Given records
Start of Block
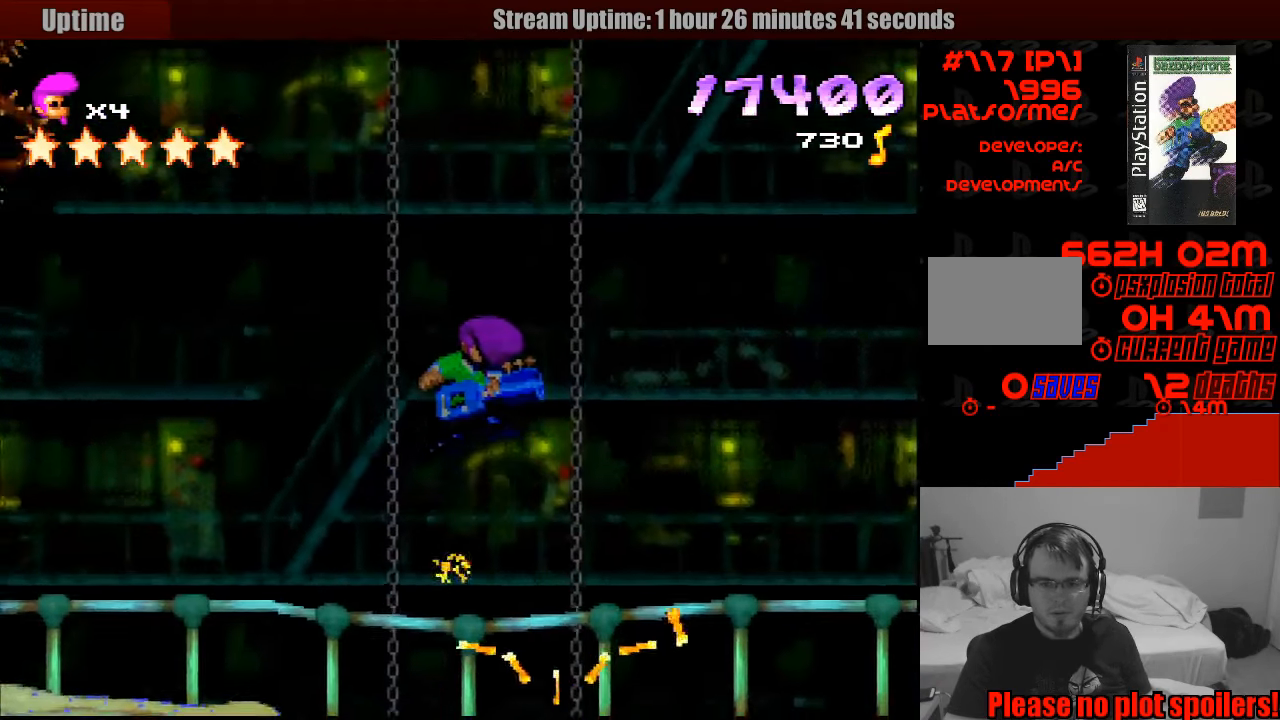
{"buttons": ["CROSS", "DPAD_DOWN"], "events": [[83, "DPAD_RIGHT", "up"], [233, "DPAD_DOWN", "down"], [250, "CROSS", "down"]]}
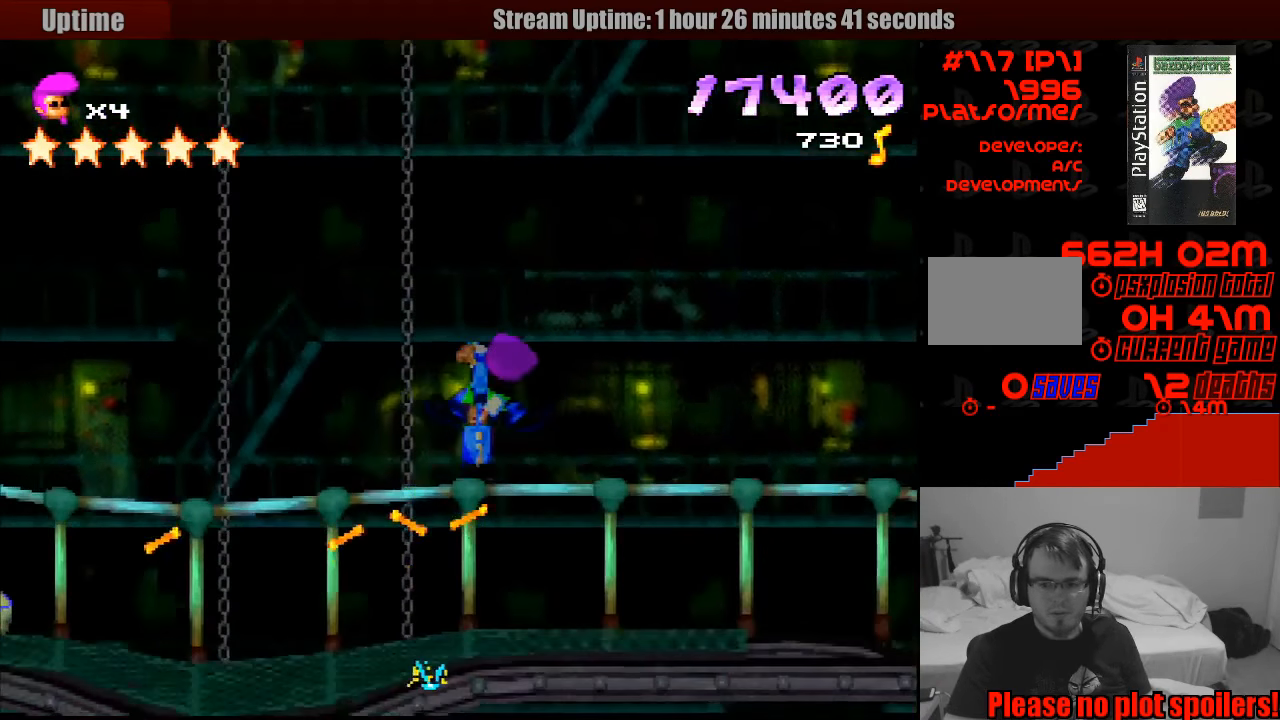
{"buttons": ["DPAD_LEFT"], "events": [[66, "DPAD_LEFT", "down"], [216, "DPAD_LEFT", "up"], [316, "DPAD_LEFT", "down"], [483, "CROSS", "up"], [500, "DPAD_DOWN", "up"]]}
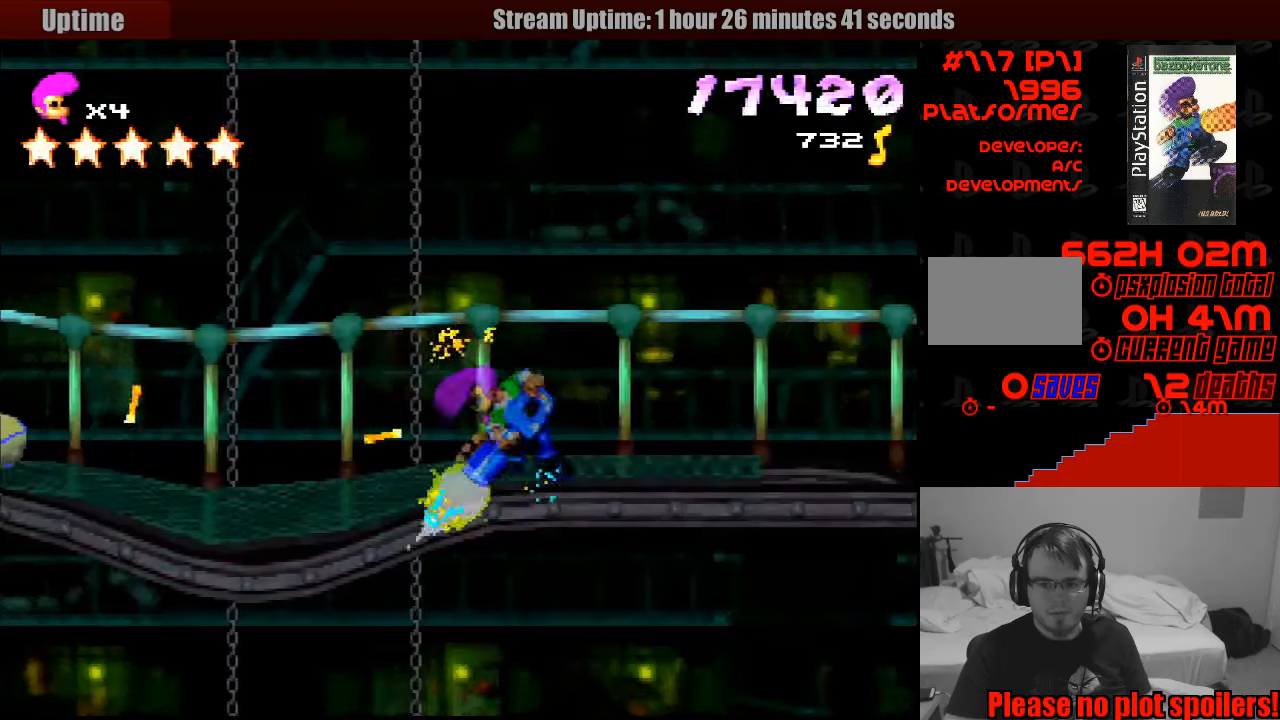
{"buttons": ["DPAD_LEFT"], "events": [[17, "DPAD_LEFT", "up"], [150, "DPAD_LEFT", "down"], [350, "DPAD_DOWN", "down"], [367, "DPAD_DOWN", "up"]]}
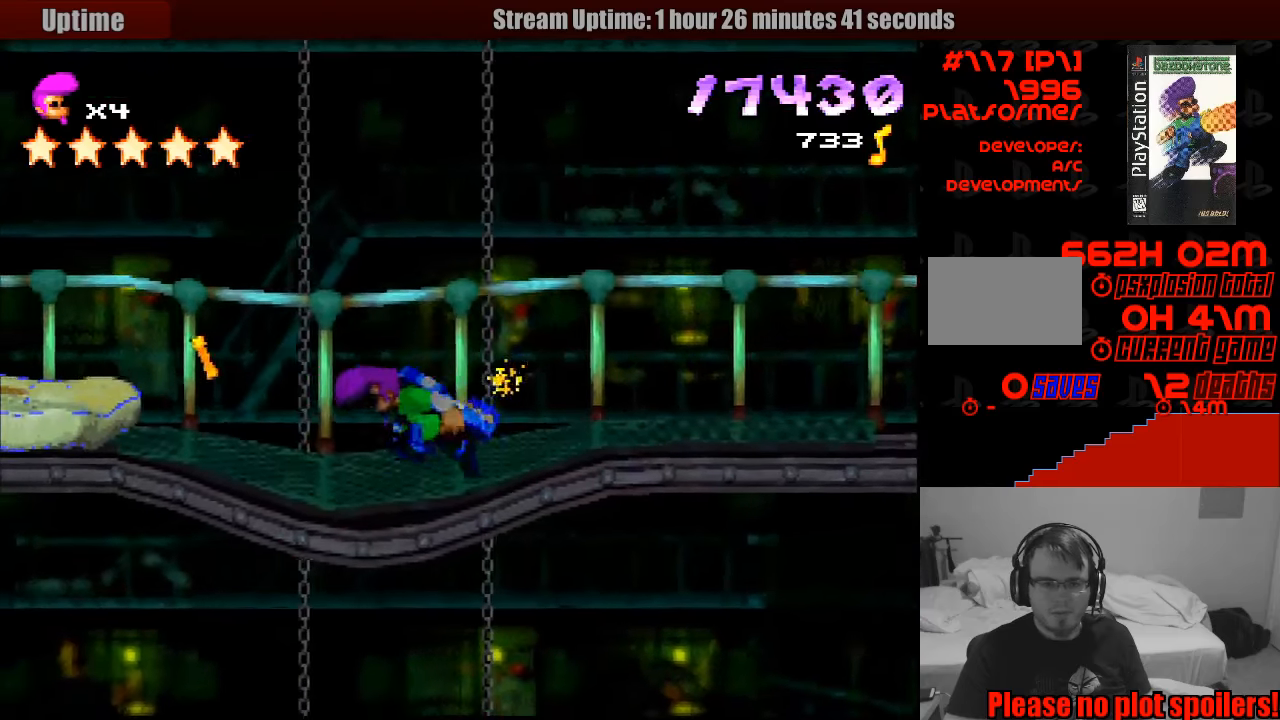
{"buttons": ["DPAD_LEFT"], "events": [[50, "SQUARE", "down"], [283, "SQUARE", "up"]]}
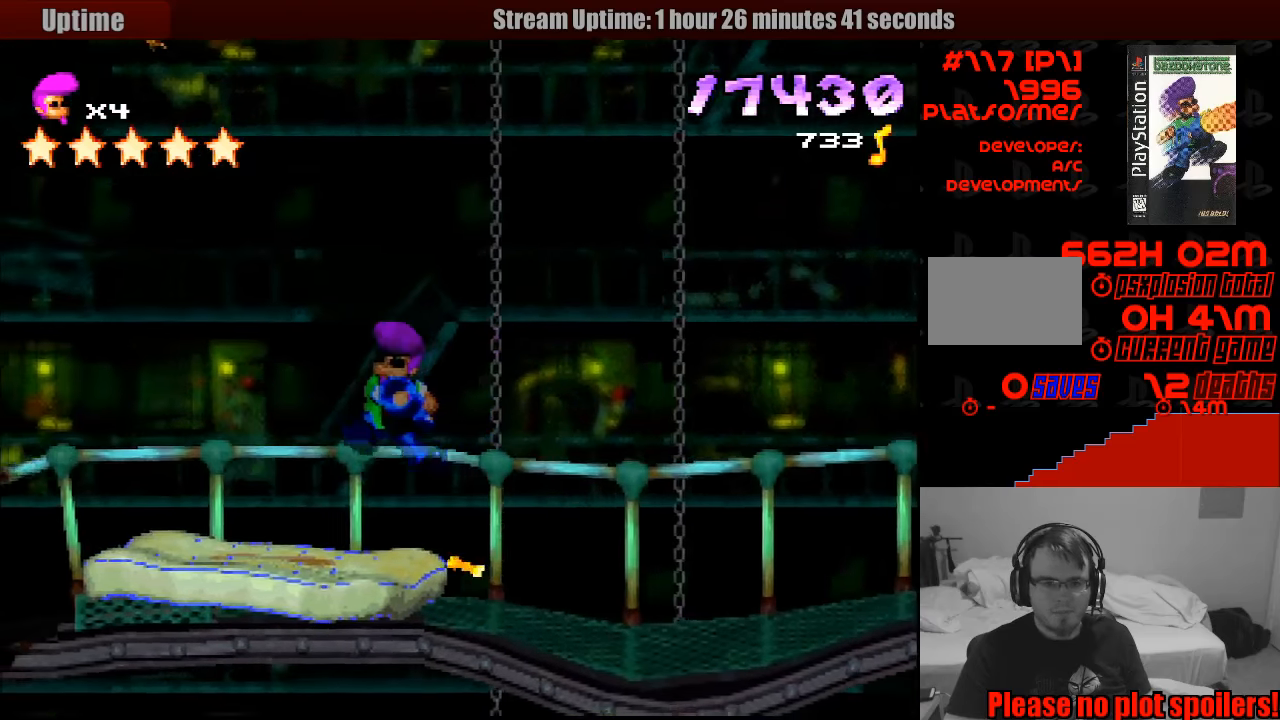
{"buttons": ["SQUARE", "DPAD_LEFT"], "events": [[250, "SQUARE", "down"]]}
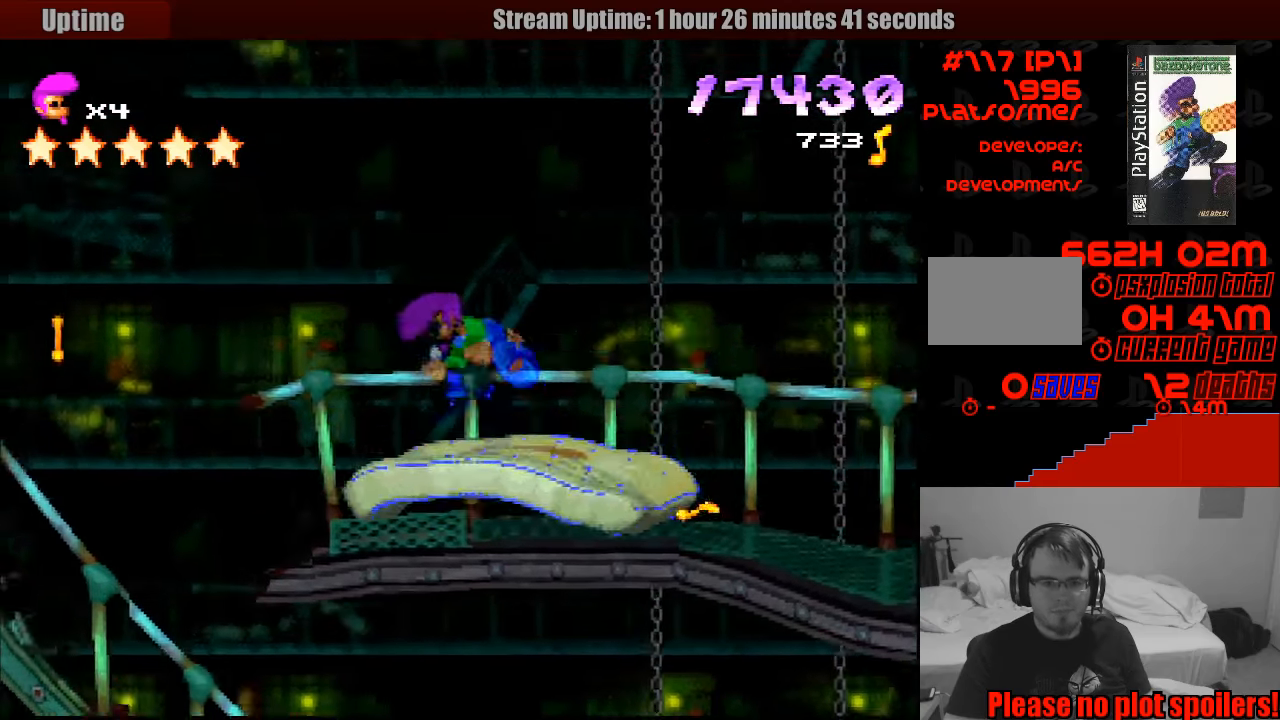
{"buttons": ["CROSS", "SQUARE", "DPAD_DOWN", "DPAD_LEFT"], "events": [[317, "DPAD_DOWN", "down"], [367, "CROSS", "down"]]}
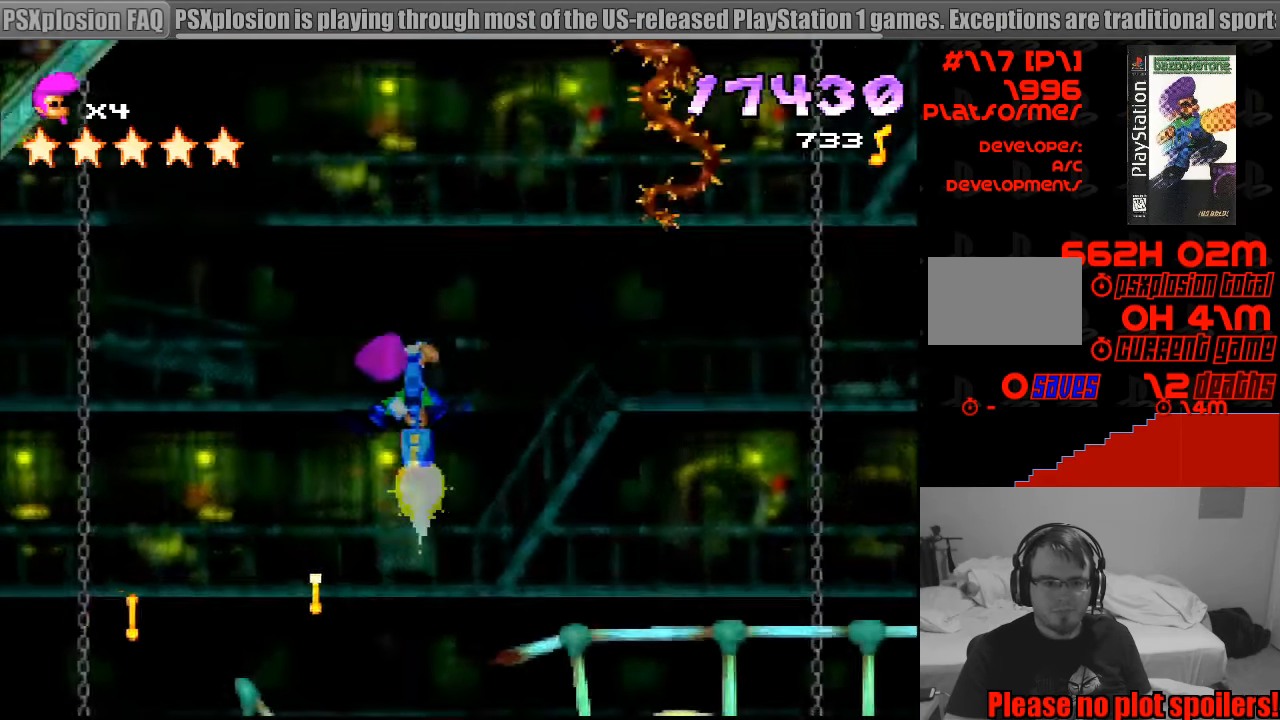
{"buttons": ["CROSS", "SQUARE", "DPAD_DOWN", "DPAD_LEFT"], "events": []}
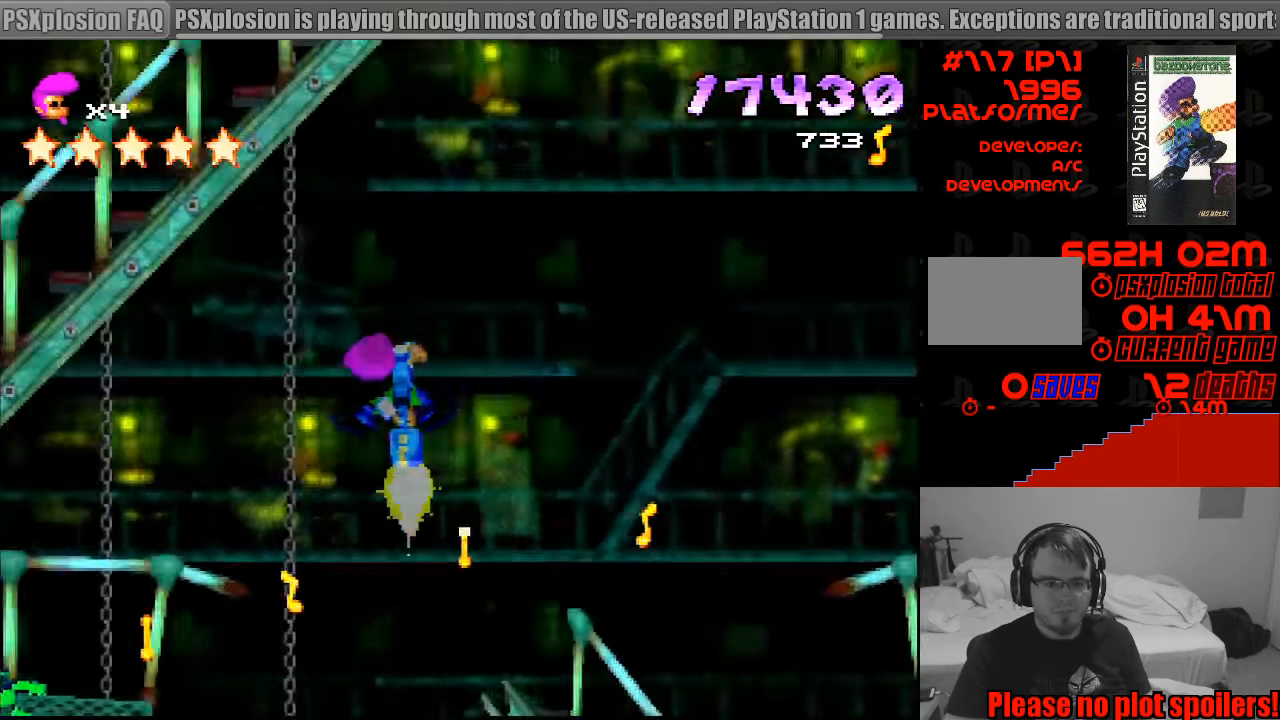
{"buttons": ["CROSS", "SQUARE", "DPAD_DOWN", "DPAD_LEFT"], "events": []}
End of Block
Task directions
Apart from the pictures, the whole listing should be reproduced exactly.

Problem solution
{"buttons": ["CROSS", "DPAD_DOWN"], "events": [[83, "DPAD_RIGHT", "up"], [233, "DPAD_DOWN", "down"], [250, "CROSS", "down"]]}
{"buttons": ["DPAD_LEFT"], "events": [[66, "DPAD_LEFT", "down"], [216, "DPAD_LEFT", "up"], [316, "DPAD_LEFT", "down"], [483, "CROSS", "up"], [500, "DPAD_DOWN", "up"]]}
{"buttons": ["DPAD_LEFT"], "events": [[17, "DPAD_LEFT", "up"], [150, "DPAD_LEFT", "down"], [350, "DPAD_DOWN", "down"], [367, "DPAD_DOWN", "up"]]}
{"buttons": ["DPAD_LEFT"], "events": [[50, "SQUARE", "down"], [283, "SQUARE", "up"]]}
{"buttons": ["SQUARE", "DPAD_LEFT"], "events": [[250, "SQUARE", "down"]]}
{"buttons": ["CROSS", "SQUARE", "DPAD_DOWN", "DPAD_LEFT"], "events": [[317, "DPAD_DOWN", "down"], [367, "CROSS", "down"]]}
{"buttons": ["CROSS", "SQUARE", "DPAD_DOWN", "DPAD_LEFT"], "events": []}
{"buttons": ["CROSS", "SQUARE", "DPAD_DOWN", "DPAD_LEFT"], "events": []}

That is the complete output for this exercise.